Divine Designs

Freelance work for a local interior and garden design business. The site uses Prismic CMS to allow the business to update content, and uses Next.js for static generation for speedy load times.

Next.js
Prismic

I was approached by Divine Designs, a UK interior design business who were looking to expand their business with a website. I was tasked to build a site, with updatable content which could be easily edited by someone without web experience. The site had to fit in with company branding, and have a minimalist feel. I began sketching out the website which then got prototyped with Adobe XD. Upon approval I provided options on tech that could be used to make the site updatable, and we settled for Prismic. Each section of the prototype was recreated within Prismic.

If you’ve never heard of Prismic, it’s a headless CMS which focuses around “slices”. Slices are simply a component that can be thought of as a section of a webpage. For example we have Hero and Text slices. These slices allow their content to be updated, and the order of them can be changed which allows the end user a huge number of ways to update their webpage.

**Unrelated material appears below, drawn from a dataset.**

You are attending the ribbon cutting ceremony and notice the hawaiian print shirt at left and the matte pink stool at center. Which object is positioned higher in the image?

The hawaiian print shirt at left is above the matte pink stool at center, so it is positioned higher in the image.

I chose to build the front-end using Next.js, a framework built on top of React. Next.js provides some great features including static generation, server-side rendering and is extremely quick to build with. As the website doesn’t use much dynamic content, I focused on the static generation route which provides fast load times and is easy to be crawled to benefit SEO. Whenever an update is published on Prismic, a web hook is triggered which causes Next.js to start its next build.